= What is being asked =
From the records below, output exactly the lines running from the line containing "20,1,$1+$1,$8,$9,$2,$3,0*%" through the line containing "X164846000Y-70258000D03*", and no others.

= Data supplied =
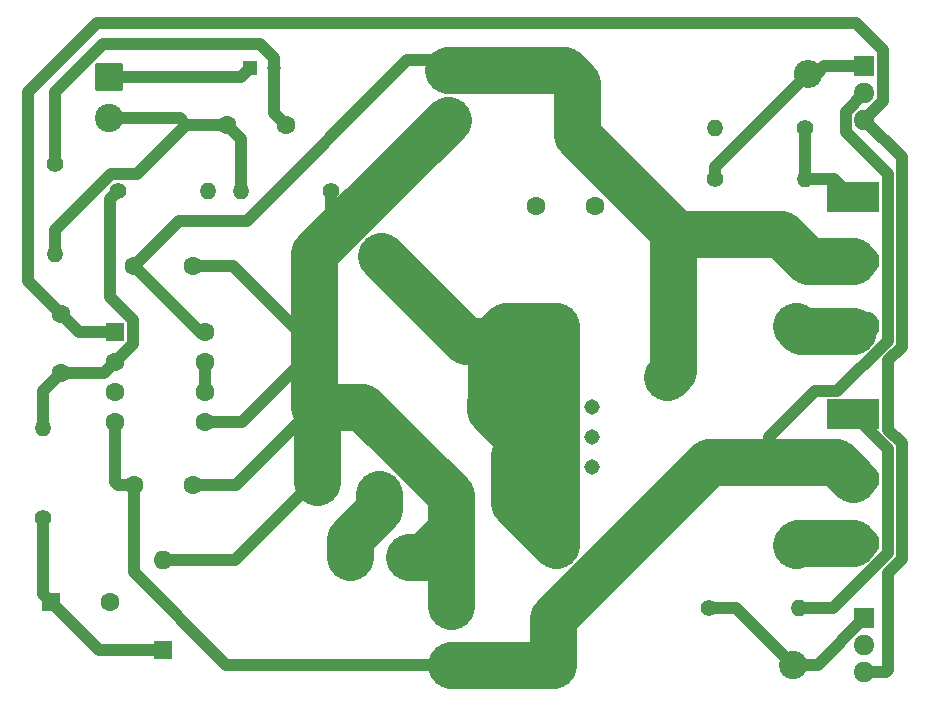
<source format=gbr>
%TF.GenerationSoftware,KiCad,Pcbnew,9.0.0*%
%TF.CreationDate,2025-04-03T19:27:17-04:00*%
%TF.ProjectId,diamond,6469616d-6f6e-4642-9e6b-696361645f70,rev?*%
%TF.SameCoordinates,Original*%
%TF.FileFunction,Copper,L2,Bot*%
%TF.FilePolarity,Positive*%
%FSLAX46Y46*%
G04 Gerber Fmt 4.6, Leading zero omitted, Abs format (unit mm)*
G04 Created by KiCad (PCBNEW 9.0.0) date 2025-04-03 19:27:17*
%MOMM*%
%LPD*%
G01*
G04 APERTURE LIST*
G04 Aperture macros list*
%AMRoundRect*
0 Rectangle with rounded corners*
0 $1 Rounding radius*
0 $2 $3 $4 $5 $6 $7 $8 $9 X,Y pos of 4 corners*
0 Add a 4 corners polygon primitive as box body*
4,1,4,$2,$3,$4,$5,$6,$7,$8,$9,$2,$3,0*
0 Add four circle primitives for the rounded corners*
1,1,$1+$1,$2,$3*
1,1,$1+$1,$4,$5*
1,1,$1+$1,$6,$7*
1,1,$1+$1,$8,$9*
0 Add four rect primitives between the rounded corners*
20,1,$1+$1,$2,$3,$4,$5,0*
20,1,$1+$1,$4,$5,$6,$7,0*
20,1,$1+$1,$6,$7,$8,$9,0*
20,1,$1+$1,$8,$9,$2,$3,0*%
G04 Aperture macros list end*
%TA.AperFunction,ComponentPad*%
%ADD10O,1.600000X1.600000*%
%TD*%
%TA.AperFunction,ComponentPad*%
%ADD11R,1.600000X1.600000*%
%TD*%
%TA.AperFunction,ComponentPad*%
%ADD12C,1.600000*%
%TD*%
%TA.AperFunction,ComponentPad*%
%ADD13C,3.000000*%
%TD*%
%TA.AperFunction,ComponentPad*%
%ADD14C,1.400000*%
%TD*%
%TA.AperFunction,ComponentPad*%
%ADD15O,1.400000X1.400000*%
%TD*%
%TA.AperFunction,ComponentPad*%
%ADD16R,1.200000X1.200000*%
%TD*%
%TA.AperFunction,ComponentPad*%
%ADD17C,1.200000*%
%TD*%
%TA.AperFunction,ComponentPad*%
%ADD18RoundRect,0.250001X-0.949999X0.949999X-0.949999X-0.949999X0.949999X-0.949999X0.949999X0.949999X0*%
%TD*%
%TA.AperFunction,ComponentPad*%
%ADD19C,2.400000*%
%TD*%
%TA.AperFunction,ComponentPad*%
%ADD20R,4.500000X2.500000*%
%TD*%
%TA.AperFunction,ComponentPad*%
%ADD21O,4.500000X2.500000*%
%TD*%
%TA.AperFunction,ComponentPad*%
%ADD22RoundRect,0.250000X-0.550000X-0.550000X0.550000X-0.550000X0.550000X0.550000X-0.550000X0.550000X0*%
%TD*%
%TA.AperFunction,ComponentPad*%
%ADD23O,2.400000X2.400000*%
%TD*%
%TA.AperFunction,ComponentPad*%
%ADD24R,1.800000X1.710000*%
%TD*%
%TA.AperFunction,ComponentPad*%
%ADD25O,1.800000X1.710000*%
%TD*%
%TA.AperFunction,ComponentPad*%
%ADD26R,2.200000X2.200000*%
%TD*%
%TA.AperFunction,ComponentPad*%
%ADD27O,2.200000X2.200000*%
%TD*%
%TA.AperFunction,ComponentPad*%
%ADD28C,1.308000*%
%TD*%
%TA.AperFunction,Conductor*%
%ADD29C,1.000000*%
%TD*%
%TA.AperFunction,Conductor*%
%ADD30C,4.000000*%
%TD*%
G04 APERTURE END LIST*
D10*
%TO.P,D1,2,A*%
%TO.N,GND*%
X112268000Y-97790000D03*
D11*
%TO.P,D1,1,K*%
%TO.N,Net-(D1-K)*%
X112268000Y-105410000D03*
%TD*%
D12*
%TO.P,C1,2*%
%TO.N,GND*%
X107753349Y-101346000D03*
D11*
%TO.P,C1,1*%
%TO.N,Net-(D1-K)*%
X102753349Y-101346000D03*
%TD*%
D13*
%TO.P,J4,1,1*%
%TO.N,B-*%
X164846000Y-89562000D03*
%TO.P,J4,2,2*%
X159766000Y-89562000D03*
%TD*%
D14*
%TO.P,R12,1*%
%TO.N,GND*%
X126492000Y-66548000D03*
D15*
%TO.P,R12,2*%
%TO.N,GNDS*%
X118872000Y-66548000D03*
%TD*%
D16*
%TO.P,C5,1*%
%TO.N,IN*%
X119666000Y-56134000D03*
D17*
%TO.P,C5,2*%
%TO.N,Net-(U1A-+)*%
X121666000Y-56134000D03*
%TD*%
D14*
%TO.P,R6,1*%
%TO.N,Net-(Q1-E)*%
X158496000Y-101854000D03*
D15*
%TO.P,R6,2*%
%TO.N,Net-(Q4-B)*%
X166116000Y-101854000D03*
%TD*%
D13*
%TO.P,J3,1,1*%
%TO.N,B+*%
X164846000Y-70258000D03*
%TO.P,J3,2,2*%
X159766000Y-70258000D03*
%TD*%
D18*
%TO.P,J1,1,Pin_1*%
%TO.N,IN*%
X107696000Y-56924000D03*
D19*
%TO.P,J1,2,Pin_2*%
%TO.N,GNDS*%
X107696000Y-60424000D03*
%TD*%
D12*
%TO.P,C2,1*%
%TO.N,Net-(Q3-C)*%
X148804000Y-67818000D03*
%TO.P,C2,2*%
%TO.N,Net-(Q4-B)*%
X143804000Y-67818000D03*
%TD*%
D14*
%TO.P,R7,1*%
%TO.N,Net-(Q3-C)*%
X166624000Y-61214000D03*
D15*
%TO.P,R7,2*%
%TO.N,Net-(R7-Pad2)*%
X159004000Y-61214000D03*
%TD*%
D20*
%TO.P,Q3,1,C*%
%TO.N,Net-(Q3-C)*%
X170654000Y-67078000D03*
D21*
%TO.P,Q3,2,B*%
%TO.N,B+*%
X170654000Y-72528000D03*
%TO.P,Q3,3,E*%
%TO.N,Net-(Q3-E)*%
X170654000Y-77978000D03*
%TD*%
D14*
%TO.P,R3,1*%
%TO.N,Net-(D1-K)*%
X102108000Y-94234000D03*
D15*
%TO.P,R3,2*%
%TO.N,Net-(U1A--)*%
X102108000Y-86614000D03*
%TD*%
D12*
%TO.P,C3,1*%
%TO.N,Net-(U1A--)*%
X103632000Y-82002000D03*
%TO.P,C3,2*%
%TO.N,Net-(Q1-B)*%
X103632000Y-77002000D03*
%TD*%
%TO.P,C8,1*%
%TO.N,B-*%
X109768000Y-91440000D03*
%TO.P,C8,2*%
%TO.N,GND*%
X114768000Y-91440000D03*
%TD*%
D22*
%TO.P,U1,1*%
%TO.N,Net-(Q1-B)*%
X108209000Y-78486000D03*
D12*
%TO.P,U1,2,-*%
%TO.N,Net-(U1A--)*%
X108209000Y-81026000D03*
%TO.P,U1,3,+*%
%TO.N,Net-(U1A-+)*%
X108209000Y-83566000D03*
%TO.P,U1,4,V-*%
%TO.N,B-*%
X108209000Y-86106000D03*
%TO.P,U1,5,+*%
%TO.N,GND*%
X115829000Y-86106000D03*
%TO.P,U1,6,-*%
%TO.N,Net-(U1B--)*%
X115829000Y-83566000D03*
%TO.P,U1,7*%
X115829000Y-81026000D03*
%TO.P,U1,8,V+*%
%TO.N,B+*%
X115829000Y-78486000D03*
%TD*%
D13*
%TO.P,J2,1,1*%
%TO.N,SPK*%
X139954000Y-85090000D03*
%TO.P,J2,2,2*%
X139954000Y-80010000D03*
%TD*%
D19*
%TO.P,R1,1*%
%TO.N,Net-(Q1-E)*%
X165608000Y-106680000D03*
D23*
%TO.P,R1,2*%
%TO.N,B-*%
X145288000Y-106680000D03*
%TD*%
D11*
%TO.P,C11,1*%
%TO.N,B+*%
X136398000Y-55509349D03*
D12*
%TO.P,C11,2*%
%TO.N,GND*%
X136398000Y-60509349D03*
%TD*%
D24*
%TO.P,Q2,1,E*%
%TO.N,Net-(Q2-E)*%
X171654000Y-56018000D03*
D25*
%TO.P,Q2,2,C*%
%TO.N,B-*%
X171654000Y-58298000D03*
%TO.P,Q2,3,B*%
%TO.N,Net-(Q1-B)*%
X171654000Y-60578000D03*
%TD*%
D19*
%TO.P,R8,1*%
%TO.N,Net-(Q3-E)*%
X165862000Y-77978000D03*
D23*
%TO.P,R8,2*%
%TO.N,SPK*%
X145542000Y-77978000D03*
%TD*%
D14*
%TO.P,R10,1*%
%TO.N,Net-(U1A-+)*%
X103124000Y-64262000D03*
D15*
%TO.P,R10,2*%
%TO.N,GNDS*%
X103124000Y-71882000D03*
%TD*%
D19*
%TO.P,R2,1*%
%TO.N,B+*%
X146558000Y-56642000D03*
D23*
%TO.P,R2,2*%
%TO.N,Net-(Q2-E)*%
X166878000Y-56642000D03*
%TD*%
D13*
%TO.P,J5,1,1*%
%TO.N,GND*%
X125068000Y-80010000D03*
%TO.P,J5,2,2*%
X125068000Y-74930000D03*
%TD*%
D19*
%TO.P,R9,1*%
%TO.N,SPK*%
X145542000Y-96520000D03*
D23*
%TO.P,R9,2*%
%TO.N,Net-(Q4-E)*%
X165862000Y-96520000D03*
%TD*%
D12*
%TO.P,C6,1*%
%TO.N,Net-(C6-Pad1)*%
X128056000Y-97536000D03*
%TO.P,C6,2*%
%TO.N,GND*%
X133056000Y-97536000D03*
%TD*%
D13*
%TO.P,J6,1,1*%
%TO.N,GND*%
X124968000Y-91186000D03*
%TO.P,J6,2,2*%
X124968000Y-86106000D03*
%TD*%
D26*
%TO.P,D2,1,K*%
%TO.N,B+*%
X154940000Y-82296000D03*
D27*
%TO.P,D2,2,A*%
%TO.N,B-*%
X154940000Y-92456000D03*
%TD*%
D11*
%TO.P,C12,1*%
%TO.N,GND*%
X136652000Y-101680000D03*
D12*
%TO.P,C12,2*%
%TO.N,B-*%
X136652000Y-106680000D03*
%TD*%
D14*
%TO.P,R4,1*%
%TO.N,Net-(U1A--)*%
X108458000Y-66548000D03*
D15*
%TO.P,R4,2*%
%TO.N,SPK*%
X116078000Y-66548000D03*
%TD*%
D20*
%TO.P,Q4,1,B*%
%TO.N,Net-(Q4-B)*%
X170654000Y-85482000D03*
D21*
%TO.P,Q4,2,C*%
%TO.N,B-*%
X170654000Y-90932000D03*
%TO.P,Q4,3,E*%
%TO.N,Net-(Q4-E)*%
X170654000Y-96382000D03*
%TD*%
D12*
%TO.P,C7,1*%
%TO.N,B+*%
X109768000Y-72898000D03*
%TO.P,C7,2*%
%TO.N,GND*%
X114768000Y-72898000D03*
%TD*%
D14*
%TO.P,R5,1*%
%TO.N,Net-(Q2-E)*%
X159004000Y-65532000D03*
D15*
%TO.P,R5,2*%
%TO.N,Net-(Q3-C)*%
X166624000Y-65532000D03*
%TD*%
D19*
%TO.P,R11,1*%
%TO.N,SPK*%
X130556000Y-71882000D03*
D23*
%TO.P,R11,2*%
%TO.N,Net-(C6-Pad1)*%
X130556000Y-92202000D03*
%TD*%
D12*
%TO.P,C4,1*%
%TO.N,Net-(U1A-+)*%
X122642000Y-60960000D03*
%TO.P,C4,2*%
%TO.N,GNDS*%
X117642000Y-60960000D03*
%TD*%
D24*
%TO.P,Q1,1,E*%
%TO.N,Net-(Q1-E)*%
X171654000Y-102766000D03*
D25*
%TO.P,Q1,2,C*%
%TO.N,B+*%
X171654000Y-105046000D03*
%TO.P,Q1,3,B*%
%TO.N,Net-(Q1-B)*%
X171654000Y-107326000D03*
%TD*%
D28*
%TO.P,RV1,1,1*%
%TO.N,Net-(R7-Pad2)*%
X148590000Y-84836000D03*
%TO.P,RV1,2,2*%
X148590000Y-87376000D03*
%TO.P,RV1,3,3*%
%TO.N,Net-(Q4-B)*%
X148590000Y-89916000D03*
%TD*%
D29*
%TO.N,Net-(Q1-B)*%
X173255000Y-58977000D02*
X171654000Y-60578000D01*
X173255000Y-54672709D02*
X173255000Y-58977000D01*
X106680000Y-52324000D02*
X170906291Y-52324000D01*
X100838000Y-58166000D02*
X106680000Y-52324000D01*
X100838000Y-74208000D02*
X100838000Y-58166000D01*
X103632000Y-77002000D02*
X100838000Y-74208000D01*
X170906291Y-52324000D02*
X173255000Y-54672709D01*
%TO.N,IN*%
X119666000Y-56134000D02*
X118876000Y-56924000D01*
X118876000Y-56924000D02*
X107696000Y-56924000D01*
%TO.N,Net-(U1A-+)*%
X121666000Y-55285472D02*
X121666000Y-56134000D01*
X107188000Y-54102000D02*
X120482528Y-54102000D01*
X120482528Y-54102000D02*
X121666000Y-55285472D01*
X103124000Y-58166000D02*
X107188000Y-54102000D01*
X103124000Y-64262000D02*
X103124000Y-58166000D01*
D30*
%TO.N,B+*%
X146251000Y-56335000D02*
X136398000Y-56335000D01*
X146558000Y-56642000D02*
X146251000Y-56335000D01*
D29*
%TO.N,Net-(D1-K)*%
X106817349Y-105410000D02*
X112268000Y-105410000D01*
%TO.N,B-*%
X117602000Y-106680000D02*
X136652000Y-106680000D01*
X109768000Y-98846000D02*
X117602000Y-106680000D01*
X109768000Y-91440000D02*
X109768000Y-98846000D01*
%TO.N,GND*%
X118464002Y-91439998D02*
X125068000Y-84836000D01*
X118464002Y-91440000D02*
X118464002Y-91439998D01*
X118464002Y-91440000D02*
X114768000Y-91440000D01*
%TO.N,Net-(U1A--)*%
X102108000Y-83526000D02*
X102108000Y-86614000D01*
X103632000Y-82002000D02*
X102108000Y-83526000D01*
%TO.N,Net-(U1B--)*%
X115829000Y-81026000D02*
X115829000Y-83566000D01*
%TO.N,GND*%
X118972000Y-86106000D02*
X125068000Y-80010000D01*
X115829000Y-86106000D02*
X118972000Y-86106000D01*
D30*
X134366000Y-97536000D02*
X136652000Y-95250000D01*
X126901674Y-70005674D02*
X136370349Y-60537000D01*
X125322000Y-86106000D02*
X125322000Y-91186000D01*
D29*
X118210002Y-72898000D02*
X125068002Y-79756000D01*
D30*
X136652000Y-92358304D02*
X129129696Y-84836000D01*
X125068000Y-84836000D02*
X125068000Y-79756000D01*
X129129696Y-84836000D02*
X125068000Y-84836000D01*
D29*
X126492000Y-66548000D02*
X126492000Y-69596000D01*
D30*
X133056000Y-97536000D02*
X134366000Y-97536000D01*
X136652000Y-95250000D02*
X136652000Y-101680000D01*
X125068002Y-71839346D02*
X125068002Y-79756000D01*
X126901674Y-70005674D02*
X125068002Y-71839346D01*
D29*
X114768000Y-72898000D02*
X118210002Y-72898000D01*
D30*
X136652000Y-95250000D02*
X136652000Y-92358304D01*
D29*
X126492000Y-69596000D02*
X126901674Y-70005674D01*
D30*
X136370349Y-60537000D02*
X136398000Y-60537000D01*
D29*
%TO.N,Net-(Q1-B)*%
X173666000Y-107124000D02*
X173666000Y-98886847D01*
X173666000Y-80899847D02*
X174805000Y-79760847D01*
X174805000Y-79760847D02*
X174805000Y-63729000D01*
X171654000Y-107326000D02*
X173464000Y-107326000D01*
X173666000Y-86796944D02*
X173666000Y-80899847D01*
X108209000Y-78486000D02*
X105116000Y-78486000D01*
X105116000Y-78486000D02*
X103632000Y-77002000D01*
X174805000Y-97747847D02*
X174805000Y-87935944D01*
X173464000Y-107326000D02*
X173666000Y-107124000D01*
X174805000Y-87935944D02*
X173666000Y-86796944D01*
X174805000Y-63729000D02*
X171654000Y-60578000D01*
X173666000Y-98886847D02*
X174805000Y-97747847D01*
%TO.N,Net-(U1A--)*%
X107758000Y-75583156D02*
X109710000Y-77535156D01*
X108458000Y-66548000D02*
X107758000Y-67248000D01*
X109710000Y-77535156D02*
X109710000Y-79525000D01*
X109710000Y-79525000D02*
X108209000Y-81026000D01*
X103632000Y-82002000D02*
X107233000Y-82002000D01*
X107233000Y-82002000D02*
X108209000Y-81026000D01*
X107758000Y-67248000D02*
X107758000Y-75583156D01*
%TO.N,Net-(U1A-+)*%
X121666000Y-59984000D02*
X122642000Y-60960000D01*
X121666000Y-56134000D02*
X121666000Y-59984000D01*
D30*
%TO.N,Net-(C6-Pad1)*%
X128056000Y-96012000D02*
X130590277Y-93477723D01*
X130590277Y-93477723D02*
X130590277Y-92236278D01*
X128056000Y-97536000D02*
X128056000Y-96012000D01*
D29*
%TO.N,Net-(Q1-E)*%
X158496000Y-101854000D02*
X160782000Y-101854000D01*
X167740000Y-106680000D02*
X171654000Y-102766000D01*
X165608000Y-106680000D02*
X167740000Y-106680000D01*
X160782000Y-101854000D02*
X165608000Y-106680000D01*
%TO.N,Net-(Q2-E)*%
X167640000Y-56642000D02*
X166878000Y-56642000D01*
X166878000Y-56642000D02*
X159004000Y-64516000D01*
X168264000Y-56018000D02*
X167640000Y-56642000D01*
X171654000Y-56018000D02*
X168264000Y-56018000D01*
X159004000Y-64516000D02*
X159004000Y-65532000D01*
%TO.N,Net-(Q3-C)*%
X166624000Y-65532000D02*
X169108000Y-65532000D01*
X169108000Y-65532000D02*
X170654000Y-67078000D01*
X166624000Y-61214000D02*
X166624000Y-65532000D01*
D30*
%TO.N,Net-(Q3-E)*%
X166279000Y-78395000D02*
X170654000Y-78395000D01*
X165862000Y-77978000D02*
X166279000Y-78395000D01*
D29*
%TO.N,Net-(Q4-B)*%
X166116000Y-101854000D02*
X169001791Y-101854000D01*
X173605000Y-88433000D02*
X170654000Y-85482000D01*
X169001791Y-101854000D02*
X173605000Y-97250791D01*
X173605000Y-97250791D02*
X173605000Y-88433000D01*
D30*
%TO.N,Net-(Q4-E)*%
X166000000Y-96382000D02*
X165862000Y-96520000D01*
X170654000Y-96382000D02*
X166000000Y-96382000D01*
%TO.N,SPK*%
X145542000Y-96520000D02*
X145542000Y-85344000D01*
X142494000Y-85344000D02*
X141070000Y-85344000D01*
X145542000Y-85344000D02*
X145542000Y-82550000D01*
X141986000Y-92964000D02*
X141986000Y-88900000D01*
X141324000Y-78332000D02*
X143383000Y-80391000D01*
X142494000Y-93472000D02*
X145542000Y-96520000D01*
X141070000Y-85344000D02*
X140054000Y-84328000D01*
X139954000Y-84428000D02*
X139954000Y-85090000D01*
X142494000Y-87630000D02*
X142494000Y-93472000D01*
X140054000Y-84328000D02*
X140054000Y-79248000D01*
X140054000Y-84328000D02*
X139954000Y-84428000D01*
X143383000Y-80391000D02*
X145542000Y-82550000D01*
X142494000Y-93472000D02*
X141986000Y-92964000D01*
X137921999Y-79248000D02*
X130761937Y-72087938D01*
X141986000Y-88900000D02*
X143002000Y-87884000D01*
X142494000Y-85344000D02*
X142494000Y-81280000D01*
X139954000Y-85090000D02*
X142494000Y-87630000D01*
X141324000Y-77978000D02*
X141324000Y-78332000D01*
X142494000Y-81280000D02*
X143383000Y-80391000D01*
X143002000Y-87884000D02*
X142494000Y-87376000D01*
X145542000Y-82550000D02*
X145542000Y-77978000D01*
X140054000Y-79248000D02*
X137921999Y-79248000D01*
X142494000Y-87376000D02*
X142494000Y-81280000D01*
X141324000Y-77978000D02*
X140054000Y-79248000D01*
X145542000Y-77978000D02*
X141324000Y-77978000D01*
X145542000Y-85344000D02*
X142494000Y-85344000D01*
D29*
%TO.N,B+*%
X115829000Y-78486000D02*
X115356000Y-78486000D01*
D30*
X155448000Y-81788000D02*
X154940000Y-82296000D01*
X159512000Y-70258000D02*
X155718651Y-70258000D01*
X166862000Y-72528000D02*
X164592000Y-70258000D01*
X155718651Y-70258000D02*
X147320000Y-61859349D01*
D29*
X113578000Y-69088000D02*
X119380000Y-69088000D01*
D30*
X159512000Y-70258000D02*
X164592000Y-70258000D01*
D29*
X132958651Y-55509349D02*
X136398000Y-55509349D01*
D30*
X147320000Y-61859349D02*
X147320000Y-57404000D01*
D29*
X119380000Y-69088000D02*
X132958651Y-55509349D01*
D30*
X147320000Y-57404000D02*
X146558000Y-56642000D01*
X170654000Y-72528000D02*
X166862000Y-72528000D01*
D29*
X115356000Y-78486000D02*
X109768000Y-72898000D01*
D30*
X155718651Y-70258000D02*
X155448000Y-70528651D01*
D29*
X109768000Y-72898000D02*
X113578000Y-69088000D01*
D30*
%TO.N,B-*%
X145288000Y-102770000D02*
X158496000Y-89562000D01*
D29*
X171654000Y-58298000D02*
X170053000Y-59899000D01*
X108209000Y-86106000D02*
X108209000Y-91186000D01*
X170053000Y-61575000D02*
X173605000Y-65127000D01*
X173605000Y-65127000D02*
X173605000Y-79263791D01*
X169337791Y-83531000D02*
X167485680Y-83531000D01*
X109768000Y-91440000D02*
X108463000Y-91440000D01*
D30*
X145288000Y-106680000D02*
X145288000Y-102770000D01*
D29*
X167485680Y-83531000D02*
X163576000Y-87440680D01*
D30*
X145288000Y-106680000D02*
X136652000Y-106680000D01*
X169284000Y-89562000D02*
X170654000Y-90932000D01*
D29*
X170053000Y-59899000D02*
X170053000Y-61575000D01*
X108463000Y-91440000D02*
X108209000Y-91186000D01*
X173605000Y-79263791D02*
X169337791Y-83531000D01*
X163576000Y-87440680D02*
X163576000Y-89562000D01*
D30*
X158496000Y-89562000D02*
X169284000Y-89562000D01*
D29*
%TO.N,GNDS*%
X117642000Y-60960000D02*
X114250500Y-60960000D01*
X110063500Y-65147000D02*
X114250500Y-60960000D01*
X107696000Y-60424000D02*
X113714500Y-60424000D01*
X118872000Y-62190000D02*
X117642000Y-60960000D01*
X118872000Y-66548000D02*
X118872000Y-62190000D01*
X113714500Y-60424000D02*
X114250500Y-60960000D01*
X107877686Y-65147000D02*
X110063500Y-65147000D01*
X103124000Y-69900686D02*
X107877686Y-65147000D01*
X103124000Y-71882000D02*
X103124000Y-69900686D01*
D30*
%TO.N,B+*%
X155448000Y-70528651D02*
X155448000Y-81788000D01*
D29*
%TO.N,Net-(D1-K)*%
X102108000Y-94234000D02*
X102108000Y-100700651D01*
X102108000Y-100700651D02*
X102753349Y-101346000D01*
X102753349Y-101346000D02*
X106817349Y-105410000D01*
%TO.N,GND*%
X118364000Y-97790000D02*
X124968000Y-91186000D01*
X112268000Y-97790000D02*
X118364000Y-97790000D01*
%TD*%
M02*

</source>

= Final answer =
20,1,$1+$1,$8,$9,$2,$3,0*%
G04 Aperture macros list end*
%TA.AperFunction,ComponentPad*%
%ADD10O,1.600000X1.600000*%
%TD*%
%TA.AperFunction,ComponentPad*%
%ADD11R,1.600000X1.600000*%
%TD*%
%TA.AperFunction,ComponentPad*%
%ADD12C,1.600000*%
%TD*%
%TA.AperFunction,ComponentPad*%
%ADD13C,3.000000*%
%TD*%
%TA.AperFunction,ComponentPad*%
%ADD14C,1.400000*%
%TD*%
%TA.AperFunction,ComponentPad*%
%ADD15O,1.400000X1.400000*%
%TD*%
%TA.AperFunction,ComponentPad*%
%ADD16R,1.200000X1.200000*%
%TD*%
%TA.AperFunction,ComponentPad*%
%ADD17C,1.200000*%
%TD*%
%TA.AperFunction,ComponentPad*%
%ADD18RoundRect,0.250001X-0.949999X0.949999X-0.949999X-0.949999X0.949999X-0.949999X0.949999X0.949999X0*%
%TD*%
%TA.AperFunction,ComponentPad*%
%ADD19C,2.400000*%
%TD*%
%TA.AperFunction,ComponentPad*%
%ADD20R,4.500000X2.500000*%
%TD*%
%TA.AperFunction,ComponentPad*%
%ADD21O,4.500000X2.500000*%
%TD*%
%TA.AperFunction,ComponentPad*%
%ADD22RoundRect,0.250000X-0.550000X-0.550000X0.550000X-0.550000X0.550000X0.550000X-0.550000X0.550000X0*%
%TD*%
%TA.AperFunction,ComponentPad*%
%ADD23O,2.400000X2.400000*%
%TD*%
%TA.AperFunction,ComponentPad*%
%ADD24R,1.800000X1.710000*%
%TD*%
%TA.AperFunction,ComponentPad*%
%ADD25O,1.800000X1.710000*%
%TD*%
%TA.AperFunction,ComponentPad*%
%ADD26R,2.200000X2.200000*%
%TD*%
%TA.AperFunction,ComponentPad*%
%ADD27O,2.200000X2.200000*%
%TD*%
%TA.AperFunction,ComponentPad*%
%ADD28C,1.308000*%
%TD*%
%TA.AperFunction,Conductor*%
%ADD29C,1.000000*%
%TD*%
%TA.AperFunction,Conductor*%
%ADD30C,4.000000*%
%TD*%
G04 APERTURE END LIST*
D10*
%TO.P,D1,2,A*%
%TO.N,GND*%
X112268000Y-97790000D03*
D11*
%TO.P,D1,1,K*%
%TO.N,Net-(D1-K)*%
X112268000Y-105410000D03*
%TD*%
D12*
%TO.P,C1,2*%
%TO.N,GND*%
X107753349Y-101346000D03*
D11*
%TO.P,C1,1*%
%TO.N,Net-(D1-K)*%
X102753349Y-101346000D03*
%TD*%
D13*
%TO.P,J4,1,1*%
%TO.N,B-*%
X164846000Y-89562000D03*
%TO.P,J4,2,2*%
X159766000Y-89562000D03*
%TD*%
D14*
%TO.P,R12,1*%
%TO.N,GND*%
X126492000Y-66548000D03*
D15*
%TO.P,R12,2*%
%TO.N,GNDS*%
X118872000Y-66548000D03*
%TD*%
D16*
%TO.P,C5,1*%
%TO.N,IN*%
X119666000Y-56134000D03*
D17*
%TO.P,C5,2*%
%TO.N,Net-(U1A-+)*%
X121666000Y-56134000D03*
%TD*%
D14*
%TO.P,R6,1*%
%TO.N,Net-(Q1-E)*%
X158496000Y-101854000D03*
D15*
%TO.P,R6,2*%
%TO.N,Net-(Q4-B)*%
X166116000Y-101854000D03*
%TD*%
D13*
%TO.P,J3,1,1*%
%TO.N,B+*%
X164846000Y-70258000D03*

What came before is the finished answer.